As the cost of sensors decreases and ability to model and learn from multi-modal data increases, researchers are exploring how to use the unique qualities of physically embodied robots to help engage students and promote learning. These robots are designed to emulate the emotive, perceptual, and empathic abilities of human teachers, and are capable of replicating some of the benefits of one-on-one tutoring from human teachers. My thesis research focuses on developing methods for robots to analyze and integrate multimodal data including speech, facial expressions, and task performance to build rich models of the user’s knowledge and preferences. These student models are then used to provide personalized educational experiences, such as optimal curricular sequencing, or leaning preferences for educational style. In this abstract, we summarize past projects in this area and discuss applications such as learning from affective signals and model transfer across tasks.
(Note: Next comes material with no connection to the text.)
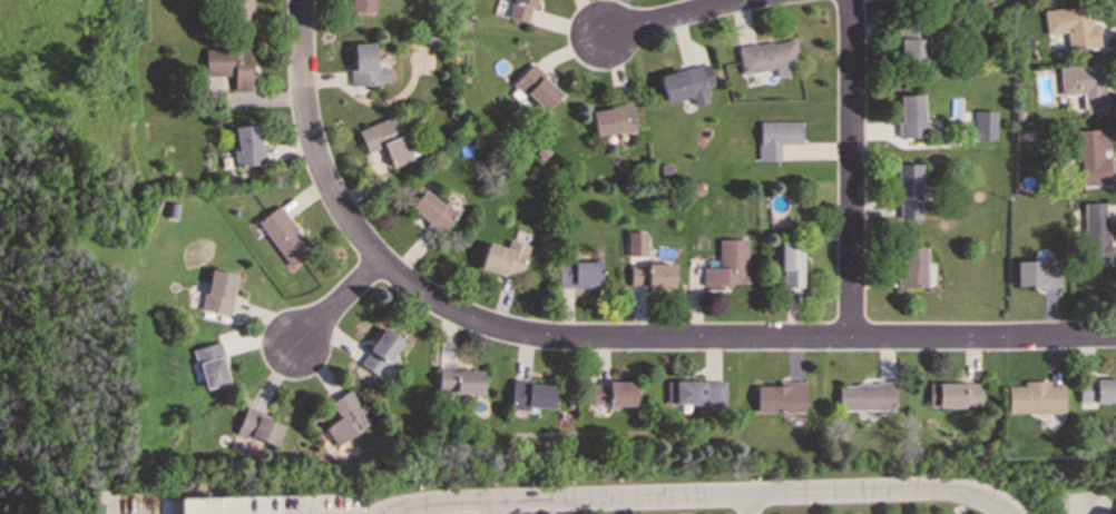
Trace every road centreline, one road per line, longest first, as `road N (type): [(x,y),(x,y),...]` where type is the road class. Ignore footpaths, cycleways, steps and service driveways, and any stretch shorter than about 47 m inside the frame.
road 1 (residential): [(302,0),(306,116),(336,201),(381,260),(470,318),(555,337),(1115,335)]
road 2 (residential): [(850,0),(852,337)]
road 3 (residential): [(601,38),(751,0)]
road 4 (residential): [(381,260),(295,347)]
AAMAS Conference 2016 Conference Paper

Affect-Aware Student Models for Robot Tutors

  • Samuel Spaulding
  • Goren Gordon
  • Cynthia Breazeal

Computational tutoring systems, such as educational software or interactive robots, have the potential for great societal benefit. Such systems track and assess students’ knowledge via inferential methods, such as the popular Bayesian Knowledge Tracing (BKT) algorithm. However, these methods do not typically draw on the affective signals that human teachers use to assess knowledge, such as indications of discomfort, engagement, or frustration. In this paper we present a novel extension to the BKT model that uses affective data, derived autonomously from video records of children playing an interactive story-telling game with a robot, to infer student knowledge of reading skills. We find that, compared to a control group of children who played the game with only a tablet, children who interacted with an embodied social robot generated stronger affective data signals of engagement and enjoyment during the interaction. We then show that incorporating this affective data into model training improves the quality of the learned knowledge inference models. These results suggest that physically embodied, affect-aware robot tutors can provide more effective and empathic educational experiences for children, and advance both algorithmic and humancentered motivations for further development of systems that tightly integrate affect understanding and complex models of inference with interactive, educational robots.
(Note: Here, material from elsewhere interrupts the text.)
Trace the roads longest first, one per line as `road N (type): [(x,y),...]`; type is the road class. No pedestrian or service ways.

AAAI Conference 2016 Conference Paper

Affective Personalization of a Social Robot Tutor for Children’s Second Language Skills

  • Goren Gordon
  • Samuel Spaulding
  • Jacqueline Kory Westlund
  • Jin Joo Lee
  • Luke Plummer
  • Marayna Martinez
  • Madhurima Das
  • Cynthia Breazeal

Though substantial research has been dedicated towards using technology to improve education, no current methods are as effective as one-on-one tutoring. A critical, though relatively understudied, aspect of effective tutoring is modulating the student’s affective state throughout the tutoring session in order to maximize long-term learning gains. We developed an integrated experimental paradigm in which children play a second-language learning game on a tablet, in collaboration with a fully autonomous social robotic learning companion. As part of the system, we measured children’s valence and engagement via an automatic facial expression analysis system. These signals were combined into a reward signal that fed into the robot’s affective reinforcement learning algorithm. Over several sessions, the robot played the game and personalized its motivational strategies (using verbal and non-verbal actions) to each student. We evaluated this system with 34 children in preschool classrooms for a duration of two months. We saw that (1) children learned new words from the repeated tutoring sessions, (2) the affective policy personalized to students over the duration of the study, and (3) students who interacted with a robot that personalized its affective feedback strategy showed a significant increase in valence, as compared to students who interacted with a nonpersonalizing robot. This integrated system of tablet-based educational content, affective sensing, affective policy learning, and an autonomous social robot holds great promise for a more comprehensive approach to personalized tutoring.